Point-to-plane distance appears in more places than many people expect. In computer graphics, it helps decide whether objects are above, below, or near a clipping plane or surface. In robotics and motion planning, it can be used for obstacle clearance and alignment checks. In engineering design, it can represent the shortest offset from a feature to a reference face. In data fitting and geometry processing, distances to planes help quantify error or residuals when approximating a cloud of points with a flat surface.

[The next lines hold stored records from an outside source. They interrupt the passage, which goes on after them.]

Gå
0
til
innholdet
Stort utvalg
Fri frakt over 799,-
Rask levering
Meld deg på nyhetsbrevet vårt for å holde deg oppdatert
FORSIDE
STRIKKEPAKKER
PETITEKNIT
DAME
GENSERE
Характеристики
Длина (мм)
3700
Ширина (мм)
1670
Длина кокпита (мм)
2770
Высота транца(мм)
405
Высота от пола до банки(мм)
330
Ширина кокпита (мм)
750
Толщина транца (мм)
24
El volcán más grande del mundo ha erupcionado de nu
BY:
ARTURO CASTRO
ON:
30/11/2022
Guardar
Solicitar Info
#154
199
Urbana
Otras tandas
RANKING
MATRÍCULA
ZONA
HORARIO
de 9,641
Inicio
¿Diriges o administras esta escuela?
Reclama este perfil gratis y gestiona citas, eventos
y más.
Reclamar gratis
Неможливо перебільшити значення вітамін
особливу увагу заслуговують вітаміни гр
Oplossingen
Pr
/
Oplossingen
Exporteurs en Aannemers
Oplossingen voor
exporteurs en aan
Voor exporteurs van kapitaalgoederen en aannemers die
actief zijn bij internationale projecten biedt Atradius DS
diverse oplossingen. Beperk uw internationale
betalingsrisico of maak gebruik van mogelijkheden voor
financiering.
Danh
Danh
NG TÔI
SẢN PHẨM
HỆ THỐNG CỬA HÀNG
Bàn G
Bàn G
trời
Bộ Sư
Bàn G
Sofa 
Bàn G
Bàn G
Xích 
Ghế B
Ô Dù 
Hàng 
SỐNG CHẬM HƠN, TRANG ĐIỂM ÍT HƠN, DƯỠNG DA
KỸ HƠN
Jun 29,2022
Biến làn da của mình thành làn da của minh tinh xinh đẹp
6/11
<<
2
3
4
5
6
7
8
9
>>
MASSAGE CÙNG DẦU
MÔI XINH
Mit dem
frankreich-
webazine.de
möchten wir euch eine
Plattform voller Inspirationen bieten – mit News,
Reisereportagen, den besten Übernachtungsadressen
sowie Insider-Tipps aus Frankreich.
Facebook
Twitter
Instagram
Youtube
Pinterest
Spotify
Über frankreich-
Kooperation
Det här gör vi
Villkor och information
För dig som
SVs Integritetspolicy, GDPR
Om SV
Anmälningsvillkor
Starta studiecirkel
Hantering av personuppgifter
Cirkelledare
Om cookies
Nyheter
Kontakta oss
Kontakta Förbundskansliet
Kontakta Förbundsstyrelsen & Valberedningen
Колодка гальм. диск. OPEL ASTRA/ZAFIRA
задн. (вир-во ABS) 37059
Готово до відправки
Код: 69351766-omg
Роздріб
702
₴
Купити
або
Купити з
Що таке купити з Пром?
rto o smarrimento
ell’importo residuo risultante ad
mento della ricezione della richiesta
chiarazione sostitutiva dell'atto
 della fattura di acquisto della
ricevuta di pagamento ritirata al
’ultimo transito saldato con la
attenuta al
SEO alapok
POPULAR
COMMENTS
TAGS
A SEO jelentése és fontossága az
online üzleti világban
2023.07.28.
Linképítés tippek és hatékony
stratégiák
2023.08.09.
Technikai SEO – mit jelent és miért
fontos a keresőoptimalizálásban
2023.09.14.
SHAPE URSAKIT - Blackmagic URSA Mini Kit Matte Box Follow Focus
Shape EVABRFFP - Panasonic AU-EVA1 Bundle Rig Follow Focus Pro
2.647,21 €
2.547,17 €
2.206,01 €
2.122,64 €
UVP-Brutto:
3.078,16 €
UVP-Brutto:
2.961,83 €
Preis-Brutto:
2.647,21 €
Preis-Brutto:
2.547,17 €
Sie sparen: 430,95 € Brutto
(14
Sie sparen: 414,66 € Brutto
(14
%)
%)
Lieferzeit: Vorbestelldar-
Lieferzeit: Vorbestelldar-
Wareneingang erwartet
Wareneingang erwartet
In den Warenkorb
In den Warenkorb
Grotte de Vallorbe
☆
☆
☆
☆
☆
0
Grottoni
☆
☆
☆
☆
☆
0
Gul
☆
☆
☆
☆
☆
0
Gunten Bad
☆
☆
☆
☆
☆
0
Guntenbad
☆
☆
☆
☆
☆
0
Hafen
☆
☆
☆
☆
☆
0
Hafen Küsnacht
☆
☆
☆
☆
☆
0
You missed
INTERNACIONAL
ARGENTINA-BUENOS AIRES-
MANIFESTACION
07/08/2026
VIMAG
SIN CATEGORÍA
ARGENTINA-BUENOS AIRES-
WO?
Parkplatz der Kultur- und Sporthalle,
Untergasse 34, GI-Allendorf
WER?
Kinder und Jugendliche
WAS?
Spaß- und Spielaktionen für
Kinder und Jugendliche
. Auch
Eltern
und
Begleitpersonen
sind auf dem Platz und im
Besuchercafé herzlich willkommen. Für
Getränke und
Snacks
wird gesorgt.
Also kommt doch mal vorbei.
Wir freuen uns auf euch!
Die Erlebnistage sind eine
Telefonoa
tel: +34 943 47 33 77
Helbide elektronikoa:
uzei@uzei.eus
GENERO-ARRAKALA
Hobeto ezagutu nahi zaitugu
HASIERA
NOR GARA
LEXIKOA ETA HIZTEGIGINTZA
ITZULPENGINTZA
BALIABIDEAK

The reason the formula is so widely used is that it combines two valuable properties: it is computationally cheap, and it lines up exactly with geometric intuition. Because it measures only the perpendicular separation, it answers the question most people actually mean when they ask how far a point is from a plane.

Special Cases and Comparison

The same distance formula behaves in a straightforward way in several important special cases. These are useful for mental checks because they reduce to familiar one-coordinate differences.

Assumptions, Limitations, and Edge Cases

This calculator focuses on the perpendicular distance from a point to a plane. To interpret its output correctly, keep the following assumptions and limitations in mind.

Assumptions

• Valid plane definition: the coefficients A, B, and C are not all zero at the same time. If A = B = C = 0, the expression Ax + By + Cz + D = 0 does not define a plane, and the distance formula breaks down.
• Real-valued inputs: all coordinates and plane coefficients are treated as real numbers. Complex-valued geometry is not supported.
• Consistent units: the plane equation and point coordinates must use the same length units. Mixing units will make the numerical distance meaningless.

Limitations

• Unsigned distance only: the tool returns the magnitude of the distance. It does not report a signed distance, which would indicate on which side of the plane the point lies.
• No nearest-point coordinates: the calculator does not currently compute the coordinates of the closest point on the plane. It only outputs the scalar distance.
• Numerical precision: for very large or very small input values, floating-point rounding errors may cause extremely small non-zero distances for points that are theoretically on the plane.
• No symbolic manipulation: the inputs are numeric only; the tool does not simplify symbolic plane equations or algebraic expressions.

The underlying formula is standard in analytic geometry, linear algebra, and multivariable calculus. Many textbooks derive it using vector projections onto the plane's normal vector. Even if you meet it in different notation, the core idea stays the same: shortest distance to a plane is measured straight along the normal, not along a slanted route.